Work instruction - A verbatim copy of the listing is needed; pictures are to be left out.

---------- Material for this task

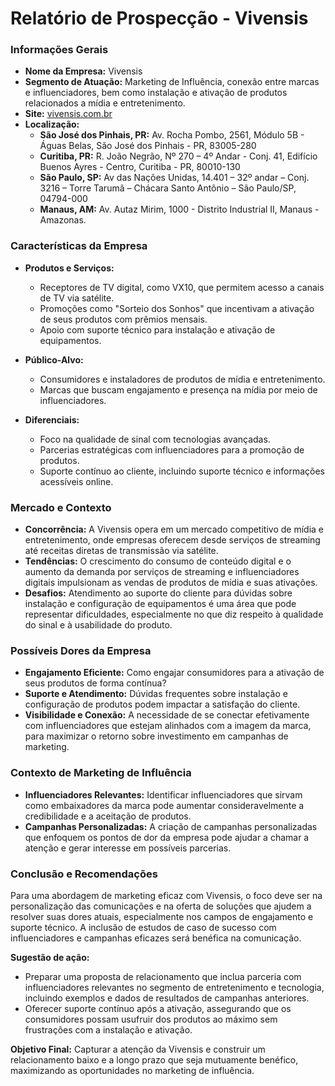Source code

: # Relatório de Prospecção - Vivensis

### Informações Gerais
- **Nome da Empresa:** Vivensis
- **Segmento de Atuação:** Marketing de Influência, conexão entre marcas e influenciadores, bem como instalação e ativação de produtos relacionados a mídia e entretenimento.
- **Site:** [vivensis.com.br](https://www.vivensis.com.br)
- **Localização:**  
  - **São José dos Pinhais, PR:** Av. Rocha Pombo, 2561, Módulo 5B - Águas Belas, São José dos Pinhais - PR, 83005-280  
  - **Curitiba, PR:** R. João Negrão, Nº 270 – 4º Andar - Conj. 41, Edifício Buenos Ayres - Centro, Curitiba - PR, 80010-130  
  - **São Paulo, SP:** Av das Nações Unidas, 14.401 – 32º andar – Conj. 3216 – Torre Tarumã – Chácara Santo Antônio – São Paulo/SP, 04794-000  
  - **Manaus, AM:** Av. Autaz Mirim, 1000 - Distrito Industrial II, Manaus - Amazonas.

### Características da Empresa
- **Produtos e Serviços:**
  - Receptores de TV digital, como VX10, que permitem acesso a canais de TV via satélite.
  - Promoções como "Sorteio dos Sonhos" que incentivam a ativação de seus produtos com prêmios mensais.
  - Apoio com suporte técnico para instalação e ativação de equipamentos.

- **Público-Alvo:**
  - Consumidores e instaladores de produtos de mídia e entretenimento.
  - Marcas que buscam engajamento e presença na mídia por meio de influenciadores.
  
- **Diferenciais:**
  - Foco na qualidade de sinal com tecnologias avançadas.
  - Parcerias estratégicas com influenciadores para a promoção de produtos.
  - Suporte contínuo ao cliente, incluindo suporte técnico e informações acessíveis online.

### Mercado e Contexto
- **Concorrência:** A Vivensis opera em um mercado competitivo de mídia e entretenimento, onde empresas oferecem desde serviços de streaming até receitas diretas de transmissão via satélite.
- **Tendências:** O crescimento do consumo de conteúdo digital e o aumento da demanda por serviços de streaming e influenciadores digitais impulsionam as vendas de produtos de mídia e suas ativações.
- **Desafios:** Atendimento ao suporte do cliente para dúvidas sobre instalação e configuração de equipamentos é uma área que pode representar dificuldades, especialmente no que diz respeito à qualidade do sinal e à usabilidade do produto.

### Possíveis Dores da Empresa
- **Engajamento Eficiente:** Como engajar consumidores para a ativação de seus produtos de forma contínua?
- **Suporte e Atendimento:** Dúvidas frequentes sobre instalação e configuração de produtos podem impactar a satisfação do cliente.
- **Visibilidade e Conexão:** A necessidade de se conectar efetivamente com influenciadores que estejam alinhados com a imagem da marca, para maximizar o retorno sobre investimento em campanhas de marketing.

### Contexto de Marketing de Influência
- **Influenciadores Relevantes:** Identificar influenciadores que sirvam como embaixadores da marca pode aumentar consideravelmente a credibilidade e a aceitação de produtos.
- **Campanhas Personalizadas:** A criação de campanhas personalizadas que enfoquem os pontos de dor da empresa pode ajudar a chamar a atenção e gerar interesse em possíveis parcerias.

### Conclusão e Recomendações
Para uma abordagem de marketing eficaz com Vivensis, o foco deve ser na personalização das comunicações e na oferta de soluções que ajudem a resolver suas dores atuais, especialmente nos campos de engajamento e suporte técnico. A inclusão de estudos de caso de sucesso com influenciadores e campanhas eficazes será benéfica na comunicação.

**Sugestão de ação:**
- Preparar uma proposta de relacionamento que inclua parceria com influenciadores relevantes no segmento de entretenimento e tecnologia, incluindo exemplos e dados de resultados de campanhas anteriores.
- Oferecer suporte contínuo após a ativação, assegurando que os consumidores possam usufruir dos produtos ao máximo sem frustrações com a instalação e ativação.

**Objetivo Final:** Capturar a atenção da Vivensis e construir um relacionamento baixo e a longo prazo que seja mutuamente benéfico, maximizando as oportunidades no marketing de influência.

--------------------

Solution below -
Source code

: # Relatório de Prospecção - Vivensis

### Informações Gerais
- **Nome da Empresa:** Vivensis
- **Segmento de Atuação:** Marketing de Influência, conexão entre marcas e influenciadores, bem como instalação e ativação de produtos relacionados a mídia e entretenimento.
- **Site:** [vivensis.com.br](https://www.vivensis.com.br)
- **Localização:**  
  - **São José dos Pinhais, PR:** Av. Rocha Pombo, 2561, Módulo 5B - Águas Belas, São José dos Pinhais - PR, 83005-280  
  - **Curitiba, PR:** R. João Negrão, Nº 270 – 4º Andar - Conj. 41, Edifício Buenos Ayres - Centro, Curitiba - PR, 80010-130  
  - **São Paulo, SP:** Av das Nações Unidas, 14.401 – 32º andar – Conj. 3216 – Torre Tarumã – Chácara Santo Antônio – São Paulo/SP, 04794-000  
  - **Manaus, AM:** Av. Autaz Mirim, 1000 - Distrito Industrial II, Manaus - Amazonas.

### Características da Empresa
- **Produtos e Serviços:**
  - Receptores de TV digital, como VX10, que permitem acesso a canais de TV via satélite.
  - Promoções como "Sorteio dos Sonhos" que incentivam a ativação de seus produtos com prêmios mensais.
  - Apoio com suporte técnico para instalação e ativação de equipamentos.

- **Público-Alvo:**
  - Consumidores e instaladores de produtos de mídia e entretenimento.
  - Marcas que buscam engajamento e presença na mídia por meio de influenciadores.
  
- **Diferenciais:**
  - Foco na qualidade de sinal com tecnologias avançadas.
  - Parcerias estratégicas com influenciadores para a promoção de produtos.
  - Suporte contínuo ao cliente, incluindo suporte técnico e informações acessíveis online.

### Mercado e Contexto
- **Concorrência:** A Vivensis opera em um mercado competitivo de mídia e entretenimento, onde empresas oferecem desde serviços de streaming até receitas diretas de transmissão via satélite.
- **Tendências:** O crescimento do consumo de conteúdo digital e o aumento da demanda por serviços de streaming e influenciadores digitais impulsionam as vendas de produtos de mídia e suas ativações.
- **Desafios:** Atendimento ao suporte do cliente para dúvidas sobre instalação e configuração de equipamentos é uma área que pode representar dificuldades, especialmente no que diz respeito à qualidade do sinal e à usabilidade do produto.

### Possíveis Dores da Empresa
- **Engajamento Eficiente:** Como engajar consumidores para a ativação de seus produtos de forma contínua?
- **Suporte e Atendimento:** Dúvidas frequentes sobre instalação e configuração de produtos podem impactar a satisfação do cliente.
- **Visibilidade e Conexão:** A necessidade de se conectar efetivamente com influenciadores que estejam alinhados com a imagem da marca, para maximizar o retorno sobre investimento em campanhas de marketing.

### Contexto de Marketing de Influência
- **Influenciadores Relevantes:** Identificar influenciadores que sirvam como embaixadores da marca pode aumentar consideravelmente a credibilidade e a aceitação de produtos.
- **Campanhas Personalizadas:** A criação de campanhas personalizadas que enfoquem os pontos de dor da empresa pode ajudar a chamar a atenção e gerar interesse em possíveis parcerias.

### Conclusão e Recomendações
Para uma abordagem de marketing eficaz com Vivensis, o foco deve ser na personalização das comunicações e na oferta de soluções que ajudem a resolver suas dores atuais, especialmente nos campos de engajamento e suporte técnico. A inclusão de estudos de caso de sucesso com influenciadores e campanhas eficazes será benéfica na comunicação.

**Sugestão de ação:**
- Preparar uma proposta de relacionamento que inclua parceria com influenciadores relevantes no segmento de entretenimento e tecnologia, incluindo exemplos e dados de resultados de campanhas anteriores.
- Oferecer suporte contínuo após a ativação, assegurando que os consumidores possam usufruir dos produtos ao máximo sem frustrações com a instalação e ativação.

**Objetivo Final:** Capturar a atenção da Vivensis e construir um relacionamento baixo e a longo prazo que seja mutuamente benéfico, maximizando as oportunidades no marketing de influência.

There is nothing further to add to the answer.